The Kibble-Zurek Scenario and Coarsening Across Nonequilibrium Phase Transitions in Driven Vortices and Skyrmions

TL;DR

This study explores how topological defects in driven vortices and skyrmions evolve during nonequilibrium phase transitions, revealing different scaling behaviors and coarsening dynamics influenced by the Magnus force and defect mobility.

Contribution

It demonstrates distinct Kibble-Zurek scaling exponents for vortices and skyrmions and links defect mobility to coarsening behavior in nonequilibrium transitions.

Findings

Vortices exhibit directed percolation scaling during ordering.

Skyrmions show coarsening with different scaling exponents.
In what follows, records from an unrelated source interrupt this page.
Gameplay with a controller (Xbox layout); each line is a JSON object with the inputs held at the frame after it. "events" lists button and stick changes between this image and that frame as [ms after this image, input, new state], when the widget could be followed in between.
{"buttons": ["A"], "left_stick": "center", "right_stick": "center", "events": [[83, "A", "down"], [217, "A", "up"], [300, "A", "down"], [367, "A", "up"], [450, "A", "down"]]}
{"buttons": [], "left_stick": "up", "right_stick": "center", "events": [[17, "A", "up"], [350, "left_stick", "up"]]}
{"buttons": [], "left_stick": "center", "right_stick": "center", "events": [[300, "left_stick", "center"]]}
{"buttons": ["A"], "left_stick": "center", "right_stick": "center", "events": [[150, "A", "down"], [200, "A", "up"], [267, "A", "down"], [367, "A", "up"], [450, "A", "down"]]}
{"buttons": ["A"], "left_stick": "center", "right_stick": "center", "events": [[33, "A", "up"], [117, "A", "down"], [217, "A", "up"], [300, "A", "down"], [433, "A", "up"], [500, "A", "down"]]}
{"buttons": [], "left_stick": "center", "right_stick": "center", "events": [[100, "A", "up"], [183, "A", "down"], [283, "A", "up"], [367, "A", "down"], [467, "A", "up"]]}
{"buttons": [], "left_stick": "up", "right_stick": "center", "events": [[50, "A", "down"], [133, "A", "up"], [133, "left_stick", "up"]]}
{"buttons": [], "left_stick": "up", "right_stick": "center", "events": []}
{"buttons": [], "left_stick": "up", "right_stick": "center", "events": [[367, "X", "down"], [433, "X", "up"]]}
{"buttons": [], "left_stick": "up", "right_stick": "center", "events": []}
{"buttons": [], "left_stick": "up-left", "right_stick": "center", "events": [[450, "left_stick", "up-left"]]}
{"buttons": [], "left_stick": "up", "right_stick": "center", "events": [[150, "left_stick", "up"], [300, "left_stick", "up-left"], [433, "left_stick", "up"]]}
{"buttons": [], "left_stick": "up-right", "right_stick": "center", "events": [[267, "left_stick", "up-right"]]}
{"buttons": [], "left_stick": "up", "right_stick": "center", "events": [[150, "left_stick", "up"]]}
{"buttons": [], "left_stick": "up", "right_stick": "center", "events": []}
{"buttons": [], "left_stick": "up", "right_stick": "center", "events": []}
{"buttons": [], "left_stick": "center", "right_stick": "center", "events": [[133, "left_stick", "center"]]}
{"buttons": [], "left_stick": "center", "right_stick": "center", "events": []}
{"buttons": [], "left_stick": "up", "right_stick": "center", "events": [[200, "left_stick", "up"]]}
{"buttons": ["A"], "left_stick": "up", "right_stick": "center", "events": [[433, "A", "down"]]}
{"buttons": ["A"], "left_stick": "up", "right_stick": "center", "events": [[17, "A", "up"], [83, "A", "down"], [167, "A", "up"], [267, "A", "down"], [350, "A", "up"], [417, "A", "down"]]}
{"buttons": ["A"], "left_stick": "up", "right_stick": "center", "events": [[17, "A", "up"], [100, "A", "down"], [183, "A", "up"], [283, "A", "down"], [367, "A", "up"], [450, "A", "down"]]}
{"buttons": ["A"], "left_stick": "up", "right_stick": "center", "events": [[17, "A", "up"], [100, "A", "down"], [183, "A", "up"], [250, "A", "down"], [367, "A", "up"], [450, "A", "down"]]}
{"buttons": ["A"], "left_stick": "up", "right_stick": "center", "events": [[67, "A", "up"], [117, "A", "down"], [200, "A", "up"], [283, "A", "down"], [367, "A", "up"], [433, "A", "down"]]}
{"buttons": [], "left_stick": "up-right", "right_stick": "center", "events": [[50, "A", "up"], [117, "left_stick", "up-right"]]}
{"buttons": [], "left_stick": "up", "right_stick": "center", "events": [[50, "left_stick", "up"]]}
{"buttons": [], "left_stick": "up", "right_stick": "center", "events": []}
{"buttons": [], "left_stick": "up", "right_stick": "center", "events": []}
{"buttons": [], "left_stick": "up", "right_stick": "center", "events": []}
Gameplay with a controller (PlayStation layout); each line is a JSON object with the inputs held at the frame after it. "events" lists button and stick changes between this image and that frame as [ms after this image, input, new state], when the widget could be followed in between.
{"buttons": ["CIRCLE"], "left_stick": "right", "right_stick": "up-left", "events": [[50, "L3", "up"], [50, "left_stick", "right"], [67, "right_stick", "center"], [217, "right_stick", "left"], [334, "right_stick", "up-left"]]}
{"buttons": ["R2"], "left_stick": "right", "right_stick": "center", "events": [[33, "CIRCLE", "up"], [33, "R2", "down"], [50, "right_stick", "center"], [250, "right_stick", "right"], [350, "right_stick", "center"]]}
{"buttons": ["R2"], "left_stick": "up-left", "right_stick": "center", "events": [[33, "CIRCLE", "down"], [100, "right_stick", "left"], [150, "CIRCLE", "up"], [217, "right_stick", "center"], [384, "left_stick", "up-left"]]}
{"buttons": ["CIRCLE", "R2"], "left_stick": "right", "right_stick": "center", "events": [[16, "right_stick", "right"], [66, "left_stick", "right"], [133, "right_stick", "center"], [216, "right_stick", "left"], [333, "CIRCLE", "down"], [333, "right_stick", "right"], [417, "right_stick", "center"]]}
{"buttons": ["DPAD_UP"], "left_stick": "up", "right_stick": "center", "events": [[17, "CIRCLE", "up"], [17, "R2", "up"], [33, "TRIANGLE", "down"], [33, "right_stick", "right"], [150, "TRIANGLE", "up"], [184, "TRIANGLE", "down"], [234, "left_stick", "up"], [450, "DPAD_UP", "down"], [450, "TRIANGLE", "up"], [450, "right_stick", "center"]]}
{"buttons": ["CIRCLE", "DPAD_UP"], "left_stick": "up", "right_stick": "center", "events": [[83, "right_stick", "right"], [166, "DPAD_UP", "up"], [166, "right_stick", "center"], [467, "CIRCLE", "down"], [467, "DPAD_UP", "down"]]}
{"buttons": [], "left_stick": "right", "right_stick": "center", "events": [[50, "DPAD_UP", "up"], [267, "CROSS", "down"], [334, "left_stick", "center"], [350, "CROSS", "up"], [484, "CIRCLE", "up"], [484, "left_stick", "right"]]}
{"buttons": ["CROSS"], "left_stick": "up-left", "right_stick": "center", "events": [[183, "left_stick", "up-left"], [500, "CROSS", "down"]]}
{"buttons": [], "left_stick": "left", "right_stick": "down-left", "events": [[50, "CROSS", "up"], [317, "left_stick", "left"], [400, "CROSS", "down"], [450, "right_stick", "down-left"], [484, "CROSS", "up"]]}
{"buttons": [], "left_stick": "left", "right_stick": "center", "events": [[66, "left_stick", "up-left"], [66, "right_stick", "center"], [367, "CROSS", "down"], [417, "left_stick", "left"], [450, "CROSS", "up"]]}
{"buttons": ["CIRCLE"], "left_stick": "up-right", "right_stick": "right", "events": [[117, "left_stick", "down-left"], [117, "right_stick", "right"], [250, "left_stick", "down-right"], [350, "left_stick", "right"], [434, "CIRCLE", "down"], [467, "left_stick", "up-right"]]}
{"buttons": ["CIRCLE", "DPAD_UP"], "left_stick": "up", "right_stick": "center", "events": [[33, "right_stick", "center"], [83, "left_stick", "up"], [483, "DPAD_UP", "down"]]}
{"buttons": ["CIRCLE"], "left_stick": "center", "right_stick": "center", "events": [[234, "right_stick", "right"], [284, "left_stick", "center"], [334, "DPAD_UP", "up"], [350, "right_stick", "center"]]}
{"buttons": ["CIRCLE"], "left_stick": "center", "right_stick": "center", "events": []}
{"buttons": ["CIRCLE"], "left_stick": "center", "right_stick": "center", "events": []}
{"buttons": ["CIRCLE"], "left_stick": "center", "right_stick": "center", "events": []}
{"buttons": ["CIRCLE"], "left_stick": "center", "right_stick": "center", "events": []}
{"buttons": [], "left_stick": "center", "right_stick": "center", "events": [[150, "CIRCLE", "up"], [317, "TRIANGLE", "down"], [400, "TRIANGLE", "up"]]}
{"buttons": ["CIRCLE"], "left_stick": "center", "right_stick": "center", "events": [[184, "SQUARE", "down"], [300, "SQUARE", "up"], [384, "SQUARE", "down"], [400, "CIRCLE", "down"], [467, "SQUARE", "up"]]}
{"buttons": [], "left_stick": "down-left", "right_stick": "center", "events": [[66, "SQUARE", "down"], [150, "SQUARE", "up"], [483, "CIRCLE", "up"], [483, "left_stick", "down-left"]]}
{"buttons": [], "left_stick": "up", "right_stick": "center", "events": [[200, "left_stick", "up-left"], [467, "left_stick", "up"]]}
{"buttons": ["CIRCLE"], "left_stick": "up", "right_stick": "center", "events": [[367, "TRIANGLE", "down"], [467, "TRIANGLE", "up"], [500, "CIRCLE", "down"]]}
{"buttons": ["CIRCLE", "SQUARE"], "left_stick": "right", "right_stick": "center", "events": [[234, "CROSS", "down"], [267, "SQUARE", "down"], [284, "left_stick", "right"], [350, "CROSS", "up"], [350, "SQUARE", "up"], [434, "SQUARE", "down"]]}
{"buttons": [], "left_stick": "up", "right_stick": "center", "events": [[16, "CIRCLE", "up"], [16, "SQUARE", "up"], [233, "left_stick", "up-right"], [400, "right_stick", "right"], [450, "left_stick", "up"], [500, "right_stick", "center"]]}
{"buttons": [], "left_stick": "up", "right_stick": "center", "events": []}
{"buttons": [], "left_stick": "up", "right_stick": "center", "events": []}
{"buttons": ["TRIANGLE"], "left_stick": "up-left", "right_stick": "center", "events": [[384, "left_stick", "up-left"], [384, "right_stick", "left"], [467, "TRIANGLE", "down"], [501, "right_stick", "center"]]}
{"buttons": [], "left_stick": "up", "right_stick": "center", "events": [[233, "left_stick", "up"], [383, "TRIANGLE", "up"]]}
Defect populations decrease as a power law during coarsening.

Abstract

We investigate the topological defect populations for superconducting vortices and magnetic skyrmions on random pinning substrates under driving amplitudes that are swept at different rates or suddenly quenched. When the substrate pinning is sufficiently strong, the system exhibits a nonequilibrium phase transition at a critical drive into a more topologically ordered state. We examine the number of topological defects that remain as we cross the ordering transition at different rates. In the vortex case, the system dynamically orders into a moving smectic, and the Kibble-Zurek scaling hypothesis gives exponents consistent with directed percolation. Due to their strong Magnus force, the skyrmions dynamically order into an isotropic crystal, producing different Kibble-Zurek scaling exponents that are more consistent with coarsening. We argue that in the skyrmion crystal, the topological defects can both climb and glide, facilitating coarsening, whereas in the vortex smectic state, the defects cannot climb and coarsening is suppressed. We also examine pulsed driving across the ordering transition and find that the defect population on the ordered side of the transition decreases with time as a power law, indicating that coarsening can occur across nonequilibrium phase transitions. Our results should be general to a wide class of nonequilibrium systems driven over random disorder where there are well-defined topological defects.